25 Latin American and Caribbean countries coordinate to support the regular functioning of the food system during the COVID-19 crisis
SANTIAGO DE CHILE.- Ministers and secretaries of agriculture, livestock, fishing, food and rural development from 25 countries signed a declaration detailing measures so that food is not lacking in the region during the COVID-19 pandemic.
They expressed their commitment to coordinate the supply of sufficient, safe and nutritious food for its 620 million inhabitants.
The initiative has the support of the Food and Agriculture Organization of the United Nations (FAO) and other specialized multilateral organizations such as the World Food Program (WFP), the International Fund for Agricultural Development (IFAD) and the Inter-American Institute Cooperation for Agriculture (IICA).
Likewise, the World Organization for Animal Health (OIE), the Caribbean Research and Development Institute (CARDI), the Caribbean Agricultural Health and Food Safety Agency (CAHFSA) and the International Regional Organization for Agricultural Health (OIRSA) are also committed.
The full text, called “COVID-19 and the Risks to Food Supply Chains,” says:
The Ministers and Secretaries of Agriculture, Livestock, Fisheries, Food and Rural Development of 25 countries in Latin America and the Caribbean agree to inform public opinion about the measures we take and will continue to take in order to ensure the supply of sufficient, safe food and nutritious for the 620 million consumers in our region.
1. Currently, the region’s markets have enough food to ensure supplies. Global stocks of major foods are at a good level, and harvests in major producing countries have been good. Eighteen million farmers, fishermen, ranchers and fish farmers, men, and women, continue to work day by day in our region, so that food is not lacking on our tables. So do workers in agribusiness, transportation, import and export companies, and wholesale and retail markets.
2. Unlike previous crises, the food supply has remained stable in the world and in our region. Therefore, there are no reasons to justify significant increases in international food prices, so we call on all actors in the food system to prevent speculation at this time of emergency.
3. However, if the pandemic spreads over time, food supply chains will come under increased pressure. In this sense, if all countries strive to keep local, national, regional and global supply chains operating, we can ensure food in a sustainable way for the entire population.
4. To do this, we commit ourselves to act in coordination, exchanging information and good practices, and to adopt appropriate measures according to the reality of each country, such as the following:
a. Provide technical and financial assistance to small and medium-sized agricultural, fishing, aquaculture, livestock, and small and medium-sized agro-industrial producers, who provide a high proportion of basic foodstuffs for national consumption. Sustaining and, in some instances, increasing their production is essential.
b. Ensure the regular functioning of local, regional and national wholesale markets, ensuring their liquidity, access to products and workers, coordinating actions in this same direction with importers and distributors of food from the private sector.
c. Implement emergency programs to prevent food losses and waste, including those that stimulate and facilitate the operation of food banks.
d. Constantly monitor logistics chains, especially those that include two or more countries, and establish measures to expeditiously resolve any bottleneck that may affect their operation.

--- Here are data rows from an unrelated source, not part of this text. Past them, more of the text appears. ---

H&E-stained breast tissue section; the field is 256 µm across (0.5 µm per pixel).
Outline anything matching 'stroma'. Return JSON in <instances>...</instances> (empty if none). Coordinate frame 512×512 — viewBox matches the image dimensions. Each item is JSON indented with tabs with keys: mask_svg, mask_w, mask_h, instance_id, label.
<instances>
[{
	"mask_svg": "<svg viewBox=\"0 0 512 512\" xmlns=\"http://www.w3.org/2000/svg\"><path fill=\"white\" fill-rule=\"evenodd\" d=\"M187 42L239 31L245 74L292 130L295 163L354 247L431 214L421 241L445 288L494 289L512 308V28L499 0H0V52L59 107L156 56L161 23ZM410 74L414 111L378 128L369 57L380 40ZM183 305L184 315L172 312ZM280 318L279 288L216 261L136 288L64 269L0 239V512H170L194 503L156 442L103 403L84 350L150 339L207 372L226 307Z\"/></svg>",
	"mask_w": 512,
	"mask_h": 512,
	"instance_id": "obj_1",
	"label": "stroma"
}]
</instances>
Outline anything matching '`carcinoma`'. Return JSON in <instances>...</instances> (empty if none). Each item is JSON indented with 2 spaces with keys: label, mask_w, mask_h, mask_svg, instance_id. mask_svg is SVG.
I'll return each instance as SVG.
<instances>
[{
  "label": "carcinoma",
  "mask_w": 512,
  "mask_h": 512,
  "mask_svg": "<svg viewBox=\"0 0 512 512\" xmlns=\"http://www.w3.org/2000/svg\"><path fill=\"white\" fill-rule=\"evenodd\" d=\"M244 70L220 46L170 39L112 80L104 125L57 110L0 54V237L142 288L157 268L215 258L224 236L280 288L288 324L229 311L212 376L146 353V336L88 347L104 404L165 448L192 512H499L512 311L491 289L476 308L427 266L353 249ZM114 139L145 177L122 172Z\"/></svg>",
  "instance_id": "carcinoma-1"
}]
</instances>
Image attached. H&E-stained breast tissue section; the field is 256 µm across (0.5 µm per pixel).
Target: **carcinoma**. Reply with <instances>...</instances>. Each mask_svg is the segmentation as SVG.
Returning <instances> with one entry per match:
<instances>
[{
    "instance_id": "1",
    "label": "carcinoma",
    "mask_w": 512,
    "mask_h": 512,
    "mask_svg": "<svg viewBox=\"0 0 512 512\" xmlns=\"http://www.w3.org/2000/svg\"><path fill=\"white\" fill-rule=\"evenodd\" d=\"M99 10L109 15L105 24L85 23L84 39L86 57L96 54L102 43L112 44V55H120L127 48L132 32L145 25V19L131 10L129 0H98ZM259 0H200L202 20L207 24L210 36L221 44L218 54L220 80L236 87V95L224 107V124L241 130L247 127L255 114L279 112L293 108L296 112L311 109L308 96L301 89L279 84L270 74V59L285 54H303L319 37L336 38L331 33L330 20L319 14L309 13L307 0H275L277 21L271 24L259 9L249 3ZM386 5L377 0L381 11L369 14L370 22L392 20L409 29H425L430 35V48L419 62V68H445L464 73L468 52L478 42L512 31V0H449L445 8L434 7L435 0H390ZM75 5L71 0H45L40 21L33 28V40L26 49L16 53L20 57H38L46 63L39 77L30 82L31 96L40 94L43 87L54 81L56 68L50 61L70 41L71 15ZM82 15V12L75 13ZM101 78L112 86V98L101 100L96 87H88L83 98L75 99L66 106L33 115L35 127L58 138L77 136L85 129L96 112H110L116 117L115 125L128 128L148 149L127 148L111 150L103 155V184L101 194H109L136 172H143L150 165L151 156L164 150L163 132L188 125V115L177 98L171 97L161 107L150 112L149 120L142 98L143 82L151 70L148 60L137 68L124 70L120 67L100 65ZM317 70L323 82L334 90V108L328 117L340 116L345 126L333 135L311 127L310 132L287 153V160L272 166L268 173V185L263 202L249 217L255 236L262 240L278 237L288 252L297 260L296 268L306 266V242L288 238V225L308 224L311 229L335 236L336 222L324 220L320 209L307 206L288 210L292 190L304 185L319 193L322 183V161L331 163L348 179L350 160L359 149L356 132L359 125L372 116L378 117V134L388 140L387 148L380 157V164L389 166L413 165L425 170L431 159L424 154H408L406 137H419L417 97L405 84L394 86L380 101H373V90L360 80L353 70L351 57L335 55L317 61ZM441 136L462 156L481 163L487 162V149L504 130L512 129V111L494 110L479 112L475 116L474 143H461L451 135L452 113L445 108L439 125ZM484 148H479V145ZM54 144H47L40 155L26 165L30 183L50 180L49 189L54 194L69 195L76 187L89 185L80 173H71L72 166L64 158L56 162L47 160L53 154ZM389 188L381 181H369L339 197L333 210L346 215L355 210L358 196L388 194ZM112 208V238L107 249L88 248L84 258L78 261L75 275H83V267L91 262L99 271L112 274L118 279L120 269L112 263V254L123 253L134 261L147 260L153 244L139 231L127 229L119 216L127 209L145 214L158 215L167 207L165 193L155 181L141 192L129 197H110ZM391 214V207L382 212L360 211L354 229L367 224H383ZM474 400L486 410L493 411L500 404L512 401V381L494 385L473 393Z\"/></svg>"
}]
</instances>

e. Introduce and promote the use of electronic food commerce platforms and applications and other measures to reduce the impact of healthy social distance and to favor chains with fewer intermediaries between producers, small and medium-sized businesses in neighborhoods, and consumers.
f. Promote that fiscal or trade policies, defined by governments as part of their response to the economic effect of the crisis, do not weaken the normal functioning of regional and global food trade.
g. Establish agile, public-private mechanisms that operate as emergency committees of food systems, to facilitate constant monitoring of supply and the situation of the markets and coordination of adequate responses in real-time. We will again resort to global platforms established in response to the price crisis of 2007-2008, such as AMIS.
5. Finally, the Secretaries and Ministers who sign this public declaration, with the support of the Food and Agriculture Organization of the United Nations (FAO) and other multilateral organizations such as the Inter-American Institute for Cooperation on Agriculture (IICA), the World Food Program (WFP), the International Fund for Agricultural Development (IFAD), the World Organization for Animal Health (OIE), the Caribbean Research and Development Institute (CARDI), the Caribbean Agricultural Health and Food Safety Agency (CAHFSA), and the International Regional Organization for Agricultural Health ( OIRSA), commit ourselves to keep in touch and collaborate in all necessary measures to ensure that the 620 million Latin American and Caribbean people continue to have enough, safe and healthy food every day at their tables.